Church in Wales consultation to 'reimagine' its purpose

  • 8 November 2011
  • From the section Wales
St Paul's Church, Grangetown, Cardiff
Image caption Some churches such as St Paul's in Grangetown, Cardiff, face repair bills of up to £1m

The Church in Wales has to "reimagine" its purpose as it approaches its centenary, according to a bishop.

The first of six public meetings takes place in Carmarthen later on Tuesday as part of a wide-ranging review.

Bishop of Bangor Andrew John says the church needs to use its stock of buildings more creatively and adapt to better serve modern Wales.

"If all that we do is concentrate on a Sunday we're missing a trick or two," he said.

'Significant change'

A review led by the former Bishop of Oxford, Lord Harries, is already under way into how the Church in Wales should restructure and reinvent itself in time for its centenary in 2020.

The Archbishop of Wales, Dr Barry Morgan, urged officials to be open to "significant change" when he launched the review in April.

Public meetings in the six dioceses in November and January will give worshippers and other interested parties the opportunity to share their views on the church's future direction.

A team of consultants will generate a plan for change based on responses received during the review.

Figures from the Church in Wales show that while adult membership had fallen by almost two thirds since numbers were first recorded in 1959, the number of churches has fallen by less than a quarter.

Mr John told BBC Radio Wales the church had to recognise the challenge of staying relevant to modern Wales in the face of declining attendances and falling income.

"We've got too many buildings - we have to be honest about that," he said.

"They're extremely expensive to run - we know there are countless other chapels in most of our towns and villages. We need to think creatively about the way in which we share our buildings with others.

"We also need to look at the way in which we fund ministry," he added.

"At the moment about 80% of what the church raises goes towards stipendiary ministry - there's less of that coming so we need to be quite creative about the way in which we do that.

"But perhaps the biggest challenge of all is to reimagine what good ministry to the people of Wales might look like today."

Broader mission

Projects such as a food bank in Bangor and work with drug addicts on Anglesey were examples of ways in which the church was involving itself more widely in the community, the bishop said.

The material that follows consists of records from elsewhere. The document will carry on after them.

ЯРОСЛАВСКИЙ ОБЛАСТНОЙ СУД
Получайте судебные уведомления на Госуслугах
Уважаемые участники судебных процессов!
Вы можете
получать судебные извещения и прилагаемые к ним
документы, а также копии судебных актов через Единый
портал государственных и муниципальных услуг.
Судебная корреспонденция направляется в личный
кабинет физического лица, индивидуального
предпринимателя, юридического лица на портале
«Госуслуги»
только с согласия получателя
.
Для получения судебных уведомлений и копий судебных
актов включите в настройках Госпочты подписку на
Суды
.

"The church has to redescribe what good news looks like - if it's only about Sunday attendance then we haven't understood what all this is all about," he said.

Mr John said he believed the church had an advantage over its counterpart in England in being "slightly removed" from government, and hoped that people would respond to its invitation to discuss the future.

"It's really important that the Church in Wales does engage and asks people 'what is your vision, what do you want the church to look like' as we approach this milestone in the life of the Church in Wales," he said.

"I'm hopeful that these discussions will set the agenda for the next ten, twenty years and beyond."

In February, the Church in Wales revealed that it needed £12m a year to repair its 1,000 listed churches.

But proposals to close church buildings have occasionally proved controversial.

Worshippers in the south Wales valleys staged a sit-in at All Saints Church in Maerdy in July to prevent its closure, eventually striking an agreement to buy the building for £1,000.